# Replacing a porcelain toilet paper holder



## oh'mike (Sep 18, 2009)

Use a painters tool or stiff putty knife---cut any caulk with a knife--then tap the sharp tool all the way around the outside edges of the old holder--that may pop it loose.

If not smacking it to pieces with sharp light blows from a hammer may be required.

Goggles--gloved and a tarp ---be safe---Post a picture if you can--


----------



## Gymschu (Dec 12, 2010)

Usually they are backbuttered with grout and are held in place like the rest of the tile work. Perhaps someone caulked around it to give it a more finished look or fill in an unsightly gap. I would score the caulking with a utility knife and then see if you could gently pull the TP holder off the wall. Be careful as you don't want to possibly damage the surrounding tiles. If it doesn't pull off with a bit of elbow grease, you may have to use a roto-tool such as a DREMEL with an attached tile cutting blade. Gently cut into the TP holder and see if you can slice it into two pieces and then use a stiff putty knife to pry the pieces out. That would be my approach, but I'm sure others here who are more specialized in tile work can give you some better ideas.


----------



## ratherbefishing (Jan 13, 2011)

Is it surrounded by tile, or drywall?


----------



## oh'mike (Sep 18, 2009)

TP holders are often set into a 4x6 cut out in the drywall--


----------



## CDH (Aug 8, 2009)

**********

» To do
1. Decide whether each statement below agrees with the thread on replacing a porcelain toilet paper holder. Answer yes or no for each one, and quote the deciding words of the thread: (a) oh'mike suggests tapping a sharp tool around the outside edges of the old holder; (b) Gymschu says such holders are usually held in place with screws; (c) ratherbefishing asks whether the holder is surrounded by tile or drywall.
2. Write the next part of the thread on replacing a porcelain toilet paper holder, picking up right after its final line.

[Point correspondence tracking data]
**********

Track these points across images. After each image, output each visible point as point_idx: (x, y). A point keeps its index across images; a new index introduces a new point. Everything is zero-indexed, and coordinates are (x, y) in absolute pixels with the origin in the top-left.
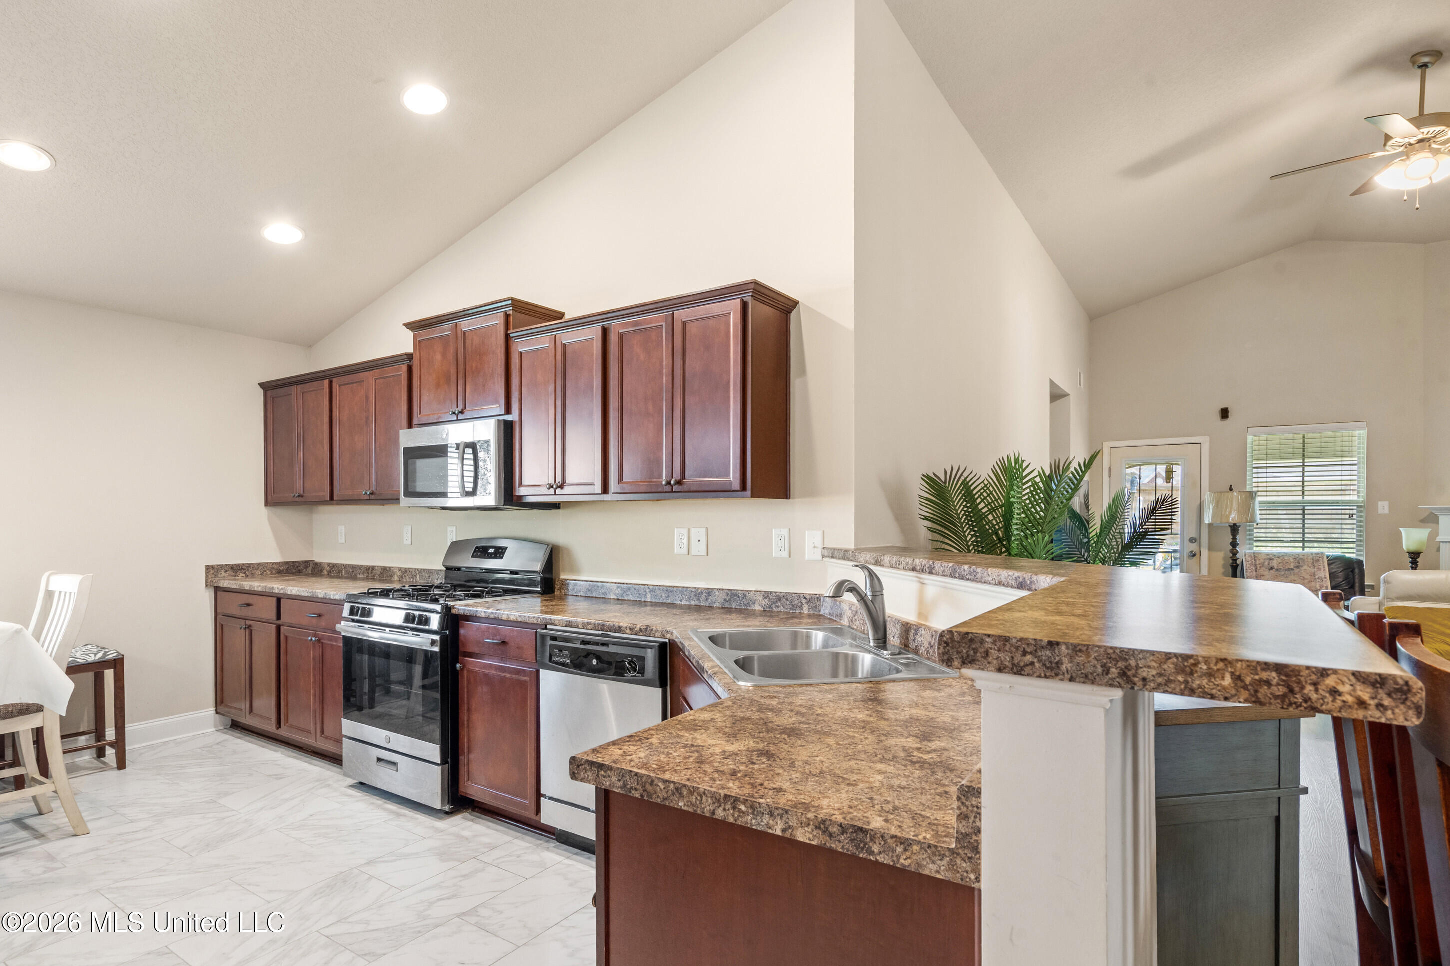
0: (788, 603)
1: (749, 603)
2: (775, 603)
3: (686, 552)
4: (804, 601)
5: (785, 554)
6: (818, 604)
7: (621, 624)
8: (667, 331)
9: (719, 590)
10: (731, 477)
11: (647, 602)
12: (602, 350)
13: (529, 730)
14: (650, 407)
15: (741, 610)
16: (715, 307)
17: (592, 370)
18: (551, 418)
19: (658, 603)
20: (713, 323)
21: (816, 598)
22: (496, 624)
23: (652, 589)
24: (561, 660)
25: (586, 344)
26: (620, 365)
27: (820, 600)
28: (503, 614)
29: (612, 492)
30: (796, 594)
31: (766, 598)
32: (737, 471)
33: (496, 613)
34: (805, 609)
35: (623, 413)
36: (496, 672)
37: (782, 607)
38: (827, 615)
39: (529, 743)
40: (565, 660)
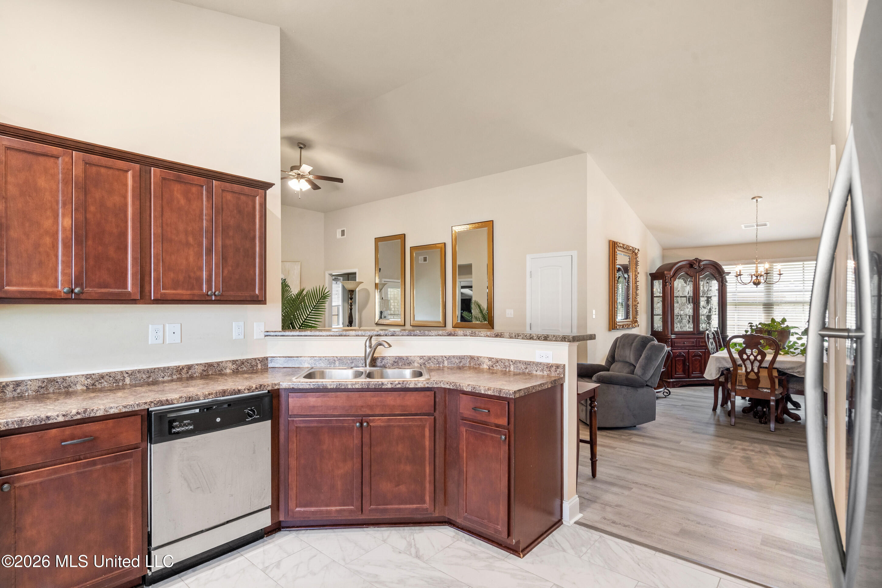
0: (249, 365)
1: (222, 369)
2: (240, 366)
3: (162, 342)
4: (258, 362)
5: (242, 337)
6: (266, 362)
7: (240, 388)
8: (207, 191)
9: (197, 365)
10: (257, 292)
11: (126, 384)
12: (139, 184)
13: (131, 505)
14: (191, 240)
15: (216, 375)
16: (246, 189)
17: (125, 197)
18: (63, 227)
19: (139, 383)
20: (243, 198)
21: (265, 359)
22: (77, 424)
23: (131, 374)
24: (183, 429)
25: (117, 173)
26: (161, 202)
27: (268, 360)
28: (97, 411)
29: (153, 299)
30: (253, 359)
31: (234, 364)
32: (260, 289)
33: (85, 412)
34: (259, 366)
35: (163, 239)
36: (77, 471)
37: (245, 368)
38: (279, 367)
39: (131, 515)
40: (187, 428)
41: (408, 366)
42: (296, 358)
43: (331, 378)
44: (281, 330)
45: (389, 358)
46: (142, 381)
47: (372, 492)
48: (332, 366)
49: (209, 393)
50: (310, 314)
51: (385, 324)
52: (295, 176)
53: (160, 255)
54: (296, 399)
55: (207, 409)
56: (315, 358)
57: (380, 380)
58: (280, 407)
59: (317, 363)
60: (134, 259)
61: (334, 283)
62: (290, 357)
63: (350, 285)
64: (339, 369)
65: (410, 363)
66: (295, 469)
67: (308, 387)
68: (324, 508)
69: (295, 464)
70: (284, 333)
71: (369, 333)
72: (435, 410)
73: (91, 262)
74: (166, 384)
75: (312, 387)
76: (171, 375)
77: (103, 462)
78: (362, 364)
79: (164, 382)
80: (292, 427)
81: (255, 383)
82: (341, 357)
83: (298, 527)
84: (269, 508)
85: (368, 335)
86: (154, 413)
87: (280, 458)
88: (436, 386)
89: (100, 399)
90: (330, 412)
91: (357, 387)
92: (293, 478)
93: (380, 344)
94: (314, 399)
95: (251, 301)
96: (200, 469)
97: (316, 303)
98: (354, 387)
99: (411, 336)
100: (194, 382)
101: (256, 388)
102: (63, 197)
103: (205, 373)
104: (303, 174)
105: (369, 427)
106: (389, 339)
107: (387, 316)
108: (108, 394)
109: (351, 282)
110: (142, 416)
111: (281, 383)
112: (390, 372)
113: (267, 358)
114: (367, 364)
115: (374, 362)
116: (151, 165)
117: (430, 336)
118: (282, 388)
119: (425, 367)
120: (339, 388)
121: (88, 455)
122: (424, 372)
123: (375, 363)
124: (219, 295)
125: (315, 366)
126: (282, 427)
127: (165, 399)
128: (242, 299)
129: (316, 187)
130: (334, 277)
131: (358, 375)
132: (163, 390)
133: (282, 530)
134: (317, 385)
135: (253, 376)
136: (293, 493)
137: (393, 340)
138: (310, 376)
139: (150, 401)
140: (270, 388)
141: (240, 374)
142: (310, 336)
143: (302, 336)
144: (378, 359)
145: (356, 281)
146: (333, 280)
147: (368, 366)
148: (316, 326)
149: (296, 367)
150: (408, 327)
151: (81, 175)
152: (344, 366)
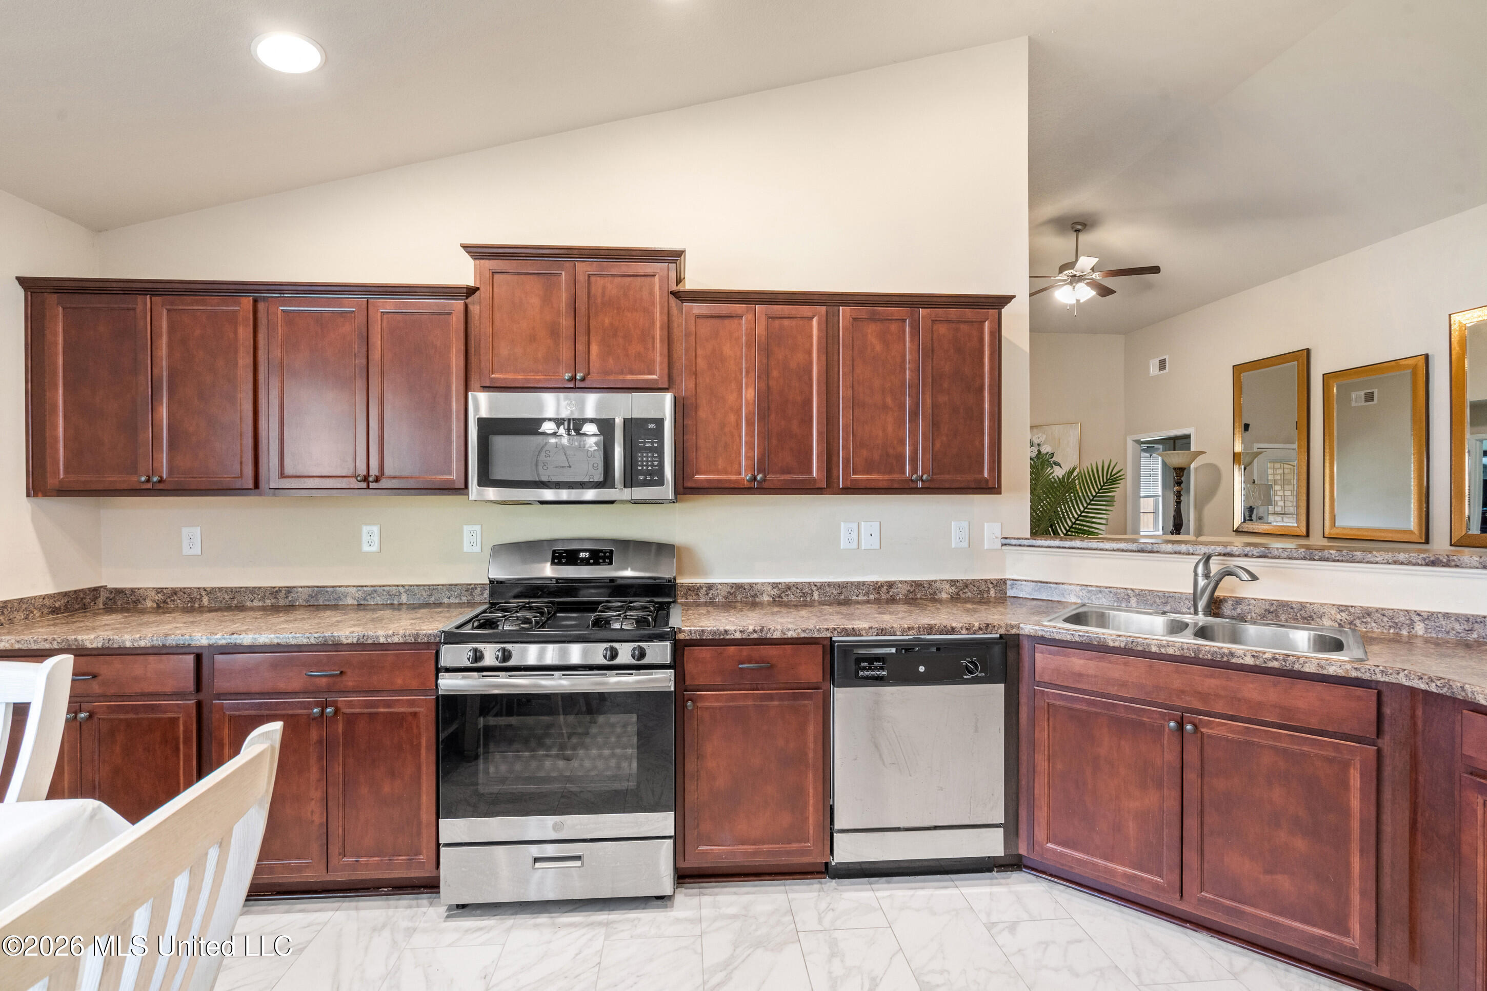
0: (976, 589)
1: (935, 593)
2: (962, 590)
3: (856, 547)
4: (991, 586)
5: (965, 544)
6: (1004, 587)
7: (954, 625)
8: (912, 326)
9: (901, 582)
10: (986, 475)
11: (814, 600)
12: (825, 333)
13: (811, 762)
14: (889, 400)
15: (926, 599)
16: (969, 313)
17: (810, 353)
18: (746, 400)
19: (828, 601)
20: (964, 327)
21: (1002, 582)
22: (755, 645)
23: (821, 587)
24: (873, 673)
25: (801, 322)
26: (851, 352)
27: (1006, 584)
28: (774, 631)
29: (841, 487)
30: (981, 580)
31: (952, 586)
32: (991, 470)
33: (761, 631)
34: (992, 593)
35: (854, 403)
36: (754, 703)
37: (969, 593)
38: (1024, 597)
39: (811, 776)
40: (878, 673)
41: (1304, 624)
42: (1055, 585)
43: (1118, 629)
44: (1029, 536)
45: (1253, 601)
46: (832, 598)
47: (1206, 866)
48: (1124, 605)
49: (909, 626)
50: (1086, 510)
51: (1257, 531)
52: (1067, 280)
53: (850, 425)
54: (1048, 656)
55: (906, 650)
56: (1090, 588)
57: (1226, 646)
58: (1021, 665)
59: (1093, 597)
60: (820, 433)
61: (1145, 457)
62: (1044, 582)
63: (1177, 458)
64: (1138, 612)
65: (1311, 617)
66: (1046, 776)
67: (1069, 638)
68: (1099, 861)
69: (1046, 767)
70: (1034, 541)
71: (1203, 549)
72: (1379, 732)
73: (774, 442)
74: (859, 606)
75: (1078, 639)
76: (867, 594)
77: (781, 698)
78: (1189, 609)
79: (858, 603)
80: (1040, 703)
81: (978, 619)
82: (1142, 590)
83: (1051, 875)
84: (1001, 827)
85: (1203, 552)
86: (838, 645)
87: (1020, 750)
88: (1382, 680)
89: (781, 617)
90: (1113, 690)
91: (1171, 653)
92: (1041, 789)
93: (1230, 573)
94: (1082, 662)
95: (976, 488)
96: (896, 736)
97: (1097, 491)
98: (1163, 651)
99: (1314, 560)
100: (894, 607)
101: (980, 629)
102: (746, 363)
103: (911, 596)
104: (1081, 274)
105: (1199, 735)
106: (1252, 564)
107: (1265, 517)
108: (792, 610)
109: (1178, 453)
110: (824, 646)
111: (1022, 625)
112: (1251, 630)
113: (1004, 581)
114: (1200, 609)
115: (1215, 606)
116: (838, 304)
117: (1368, 562)
118: (1023, 633)
119: (1354, 630)
120: (1131, 649)
121: (766, 686)
122: (1348, 640)
123: (1219, 608)
124: (928, 481)
125: (1090, 602)
126: (1023, 700)
127: (851, 627)
128: (962, 485)
129: (1105, 291)
130: (1144, 446)
131: (1177, 628)
132: (852, 614)
133: (1024, 869)
134: (1087, 636)
135: (979, 607)
136: (1041, 815)
137: (1267, 567)
138: (1077, 619)
139: (833, 628)
140: (1002, 631)
141: (960, 602)
142: (1081, 548)
143: (1065, 548)
144: (1226, 601)
145: (1189, 449)
146: (1144, 450)
147: (1201, 614)
148: (1096, 531)
149: (1054, 601)
150: (1316, 539)
151: (764, 333)
152: (1147, 607)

**********

» List of answers
1.
(a) Yes: "tap the sharp tool all the way around the outside edges of the old holder"
(b) No: "Usually they are backbuttered with grout and are held in place like the rest of the tile work."
(c) Yes: "Is it surrounded by tile, or drywall?"

2.
It is in the drywall, there is no tile around it. I do believe as 1 of you posted that it is unsanded grout and not caulk that it has around it, I will go this week and see if I can find one that looks similar. I measured the one that got broke and it is approx 5"x 6" but I bet that the cutout in the drywall is probably like 1 of you stated a 4"x 6". I appreciate all the help as I am an electrical lineman and am not the best with fit and finish, in my world if it doesn't fit we just hit it with a bigger hammer and I don't want to make an un-sightly mess in my kids bathroom. Thanks' again. Charlie.


----------



## Gymschu (Dec 12, 2010)

CDH, your job will be very easy if it's just embedded in the drywall and surrounded by some grout. It should come out without much effort.


----------



## pyper (Jul 1, 2009)

If it's a clean break an you have the pieces, you can use superglue to put it back together.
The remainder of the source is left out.